Zaporizhzhia is the poster child for abandoning the use of nuclear power

By Linda Pentz Gunter

The deadly peril posed by nuclear power plants embroiled in a war zone — something we have been warning about since before the Russian invasion of Ukraine — just came into even sharper focus.

The continued military activity around the Zaporizhzhia nuclear power plant, home to six of Ukraine’s 15 reactors, has raised worldwide concern about the terrible consequences should a missile strike a reactor, or worse, the unprotected irradiated fuel pools or radioactive waste storage casks.

Let’s remember that the 1986 Chornobyl nuclear disaster — the result of the explosion of a single, relatively new unit — has rendered a 1,000 square mile region (the Exlusion Zone) uninhabitable still today and for the foreseeable future. Any one of the Zaporizhzhia reactors contains a far larger radioactive inventory and a more densely packed fuel pool than was the case at Chornobyl. A major breach of any one of the six would release long-lasting radioactive contamination into the environment, forcing permanent evacuations and sickening countless people.

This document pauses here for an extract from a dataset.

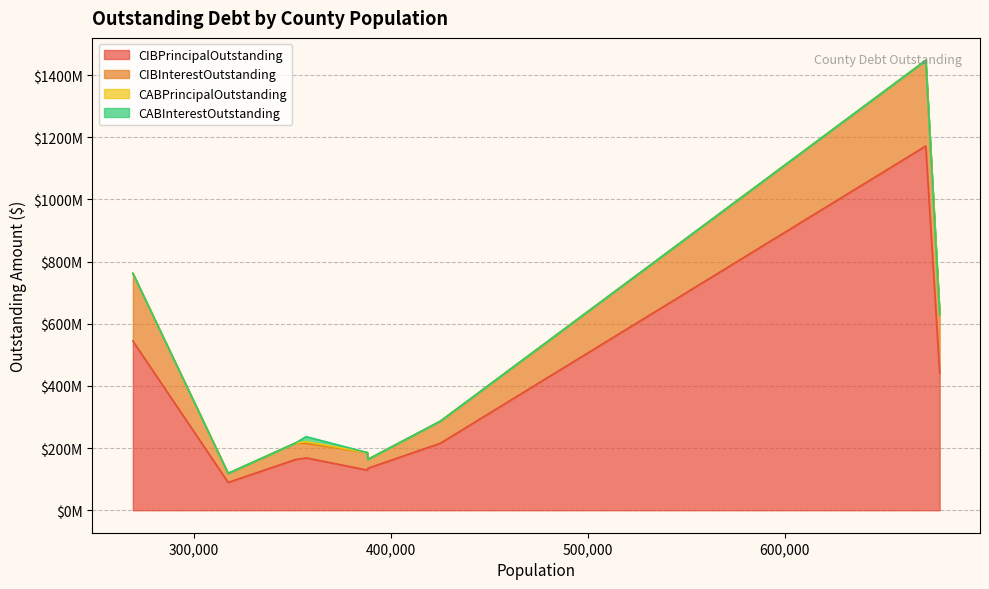

How many interior local peaks does the CIBInterestOutstanding series have?

3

The Chornobyl disaster of 1986 has rendered a 1,000-square mile region, including Pripyat (pictured) uninhabitable. (Photo: Pedro Caetano de Moura Pinheiro/Creative Commons)

Several obvious conclusions emerge from all this.

  1. Nuclear reactors cannot be in a war zone.
  2. The consequences of an attack on a nuclear plant could be catastrophic, long-lasting and far-reaching.
  3. It is impossible to predict where a war might happen (Lindsey Graham’s recent reckless statements remind us that yes, there could even be (civil) war again here in the US).
  4. The odds of a catastrophic failure at a nuclear plant must be zero given the unacceptable consequences; an impossibility.
  5. Nuclear power plants are not only ill-suited to the climate of war, but also to both the present and impending extremes of climate change (major sea-level rise; floods; fires; violent weather events etc).

Therefore, it is senseless and irresponsible to continue using nuclear power as an energy source.